Sales stable, profits reduced

Eglisau, November 6, 2001

The Forbo Group is affected by the general economic situation. Both the sales and income development weakened in the third quarter, notably in September. In the first three quarters of 2001, the company recorded sales of CHF 1 169.8 million, a slight decrease of 0.5% in currency-adjusted terms on a comparable basis. Due to cost and margin pressure but also due to currency movements, the operating profit of CHF 74.3 million after depreciation is 23% below the previous year's result. The return on sales before depreciation still amounts to 12.3 % (previous year 13.1 %). Partly as a result of lower financial income, consolidated profit after tax is CHF 43.6 million, 34% less than in the record year 2000. The free cash flow for the first nine months of the current year is CHF 36 million (previous year CHF 59 million) before the impact of acquisitions, dividend payments and share buy-back program. The company still has a very solid financial basis with an equity capital ratio of about 45%.

Income development **
The decrease of the operative result is due to lower exchange rates, which alone account for a decline of CHF 3.3 million, and the operative business where essentially three key factors are relevant. First, the capacity utilization of the Linoleum core business that was lower than planned resulted in higher production costs. Second, the Vinyl business reported sales losses with specialty flooring product for the high-tech industry. And third, the Belting business suffered from weak demand for investment goods. In addition, the operating profit was impacted by price concessions and cost associated with the new production plant in Hanover.
============================================================
### Required action a
Print the entries from their first line through the line containing "girl wearing earring", reproducing each line without changes.
The entries that follow are unrelated to the text.

### Material shown
============================================================
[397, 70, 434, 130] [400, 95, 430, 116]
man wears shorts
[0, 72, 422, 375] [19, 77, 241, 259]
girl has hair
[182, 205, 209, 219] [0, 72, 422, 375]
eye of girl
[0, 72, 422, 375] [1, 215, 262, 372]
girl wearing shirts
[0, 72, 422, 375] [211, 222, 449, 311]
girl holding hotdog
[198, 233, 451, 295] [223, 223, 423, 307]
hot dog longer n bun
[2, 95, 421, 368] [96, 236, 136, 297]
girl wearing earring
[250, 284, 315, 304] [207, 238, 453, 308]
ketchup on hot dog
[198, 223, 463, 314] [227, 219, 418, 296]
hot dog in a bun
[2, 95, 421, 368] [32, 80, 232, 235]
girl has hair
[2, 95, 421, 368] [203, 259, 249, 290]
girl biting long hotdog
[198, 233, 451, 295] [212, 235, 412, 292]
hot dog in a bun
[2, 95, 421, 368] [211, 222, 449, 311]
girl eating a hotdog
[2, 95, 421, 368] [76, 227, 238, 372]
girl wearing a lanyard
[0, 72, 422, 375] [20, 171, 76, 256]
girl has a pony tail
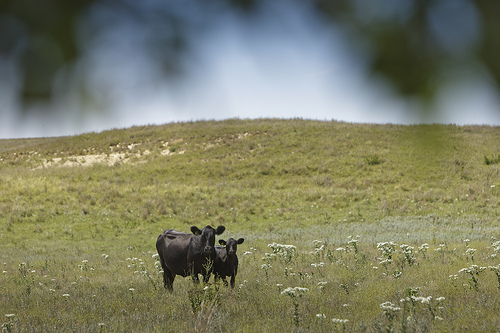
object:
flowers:
[377, 301, 394, 309]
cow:
[214, 237, 245, 290]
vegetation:
[0, 1, 500, 185]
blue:
[273, 6, 310, 27]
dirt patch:
[36, 150, 150, 170]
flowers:
[398, 242, 408, 248]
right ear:
[234, 237, 248, 246]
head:
[218, 237, 246, 257]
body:
[213, 244, 241, 277]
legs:
[219, 274, 230, 287]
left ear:
[188, 226, 202, 237]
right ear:
[214, 224, 226, 236]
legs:
[192, 274, 200, 286]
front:
[187, 224, 224, 289]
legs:
[162, 269, 177, 294]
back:
[154, 223, 184, 296]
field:
[0, 116, 500, 333]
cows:
[155, 224, 225, 293]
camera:
[0, 0, 497, 333]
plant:
[0, 231, 500, 333]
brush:
[365, 153, 383, 167]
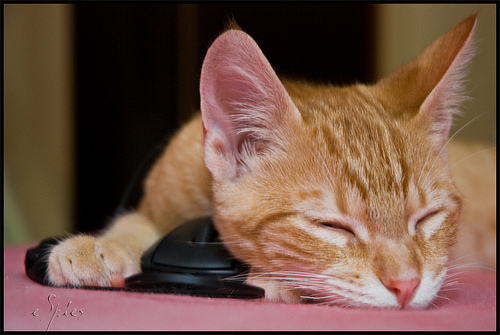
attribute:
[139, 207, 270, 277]
mouse — black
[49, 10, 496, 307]
cat — sleeping, brown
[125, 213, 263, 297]
mouse — black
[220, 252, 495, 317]
whiskers — white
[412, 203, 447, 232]
eye — closed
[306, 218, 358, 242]
eye — closed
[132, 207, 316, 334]
mouse — black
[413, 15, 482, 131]
ear — brown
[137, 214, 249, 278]
mouse — black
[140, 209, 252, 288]
mouse — computer mouse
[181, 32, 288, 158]
ear — pointy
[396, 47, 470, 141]
ear — pointy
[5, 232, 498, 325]
surface — pink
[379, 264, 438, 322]
nose — pink, white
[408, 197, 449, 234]
eye — closed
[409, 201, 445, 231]
eye — shut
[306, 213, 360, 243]
eye — closed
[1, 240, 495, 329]
pad — pink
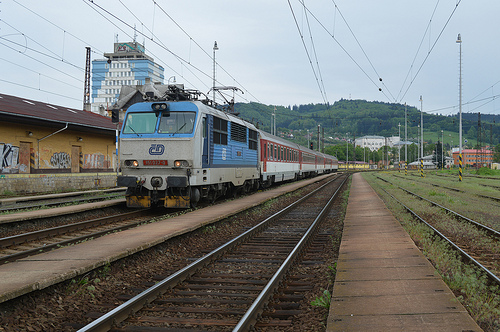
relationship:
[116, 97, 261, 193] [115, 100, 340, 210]
front car on train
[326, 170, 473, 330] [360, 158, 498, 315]
pathway near grass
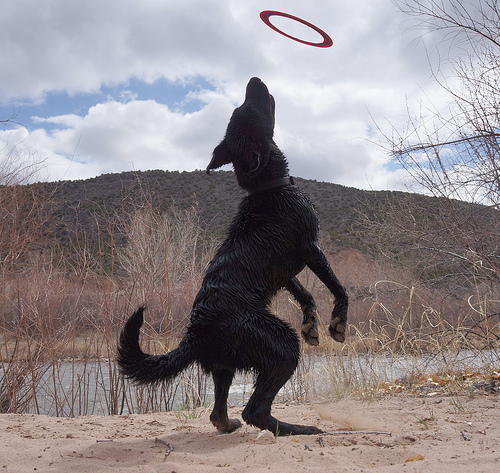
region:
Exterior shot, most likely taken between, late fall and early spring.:
[5, 1, 495, 462]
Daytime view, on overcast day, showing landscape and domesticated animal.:
[5, 5, 496, 470]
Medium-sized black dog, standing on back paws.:
[125, 60, 355, 450]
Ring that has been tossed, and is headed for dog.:
[256, 5, 329, 65]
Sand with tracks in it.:
[81, 417, 481, 469]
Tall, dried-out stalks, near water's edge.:
[12, 260, 497, 415]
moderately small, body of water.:
[28, 345, 493, 412]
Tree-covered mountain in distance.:
[15, 172, 493, 287]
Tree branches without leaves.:
[387, 7, 497, 232]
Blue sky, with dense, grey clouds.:
[13, 20, 485, 193]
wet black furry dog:
[110, 73, 350, 438]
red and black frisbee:
[256, 8, 337, 53]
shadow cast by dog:
[59, 428, 258, 465]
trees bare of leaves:
[1, 142, 207, 413]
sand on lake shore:
[7, 391, 493, 470]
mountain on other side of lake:
[3, 168, 498, 286]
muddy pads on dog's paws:
[298, 315, 345, 348]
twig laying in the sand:
[152, 433, 174, 462]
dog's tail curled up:
[115, 300, 198, 385]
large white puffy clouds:
[7, 4, 490, 194]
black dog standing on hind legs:
[175, 71, 340, 438]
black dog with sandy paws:
[291, 314, 353, 350]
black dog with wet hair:
[193, 130, 277, 375]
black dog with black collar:
[245, 167, 314, 199]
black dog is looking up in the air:
[211, 8, 333, 178]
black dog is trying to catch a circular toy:
[194, 3, 343, 243]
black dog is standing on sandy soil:
[69, 405, 414, 452]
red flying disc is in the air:
[243, 9, 350, 64]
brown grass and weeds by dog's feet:
[288, 326, 473, 400]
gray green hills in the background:
[21, 164, 490, 284]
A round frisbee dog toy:
[257, 8, 332, 49]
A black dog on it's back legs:
[116, 74, 349, 434]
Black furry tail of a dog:
[114, 306, 197, 381]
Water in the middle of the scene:
[0, 345, 497, 411]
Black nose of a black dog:
[244, 74, 262, 87]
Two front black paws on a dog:
[279, 243, 349, 345]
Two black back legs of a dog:
[197, 313, 320, 436]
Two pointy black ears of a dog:
[202, 139, 261, 174]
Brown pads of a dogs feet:
[300, 316, 345, 344]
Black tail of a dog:
[117, 308, 190, 382]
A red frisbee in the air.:
[237, 4, 355, 53]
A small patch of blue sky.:
[46, 70, 215, 133]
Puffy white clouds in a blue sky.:
[37, 85, 223, 166]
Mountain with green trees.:
[28, 173, 213, 245]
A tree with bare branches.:
[369, 8, 493, 222]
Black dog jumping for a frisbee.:
[101, 79, 366, 444]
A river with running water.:
[10, 356, 113, 418]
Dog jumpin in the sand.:
[310, 387, 485, 462]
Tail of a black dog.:
[65, 280, 202, 406]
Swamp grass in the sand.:
[310, 287, 482, 396]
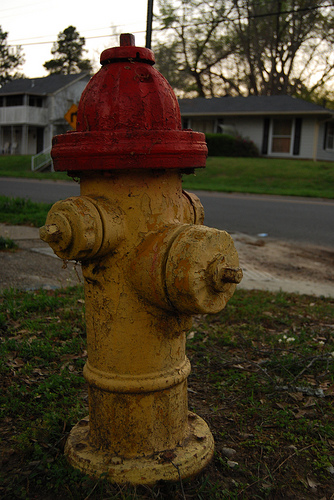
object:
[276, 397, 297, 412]
leaf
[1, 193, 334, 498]
ground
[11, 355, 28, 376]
============================================================
### Required action b
Based on the Forbo sales report, say whether each statement agrees with it, answering yes or no and quoting the deciding words: (i) In the first three quarters of 2001, Forbo's sales came to CHF 1 169.8 million. (ii) Consolidated profit after tax increased compared with 2000. (iii) Lower exchange rates by themselves caused a CHF 3.3 million decline.

### Exercise response a
[397, 70, 434, 130] [400, 95, 430, 116]
man wears shorts
[0, 72, 422, 375] [19, 77, 241, 259]
girl has hair
[182, 205, 209, 219] [0, 72, 422, 375]
eye of girl
[0, 72, 422, 375] [1, 215, 262, 372]
girl wearing shirts
[0, 72, 422, 375] [211, 222, 449, 311]
girl holding hotdog
[198, 233, 451, 295] [223, 223, 423, 307]
hot dog longer n bun
[2, 95, 421, 368] [96, 236, 136, 297]
girl wearing earring

### Exercise response b
(i) Yes: "the company recorded sales of CHF 1 169.8 million"
(ii) No: "consolidated profit after tax is CHF 43.6 million, 34% less than in the record year 2000"
(iii) Yes: "lower exchange rates, which alone account for a decline of CHF 3.3 million"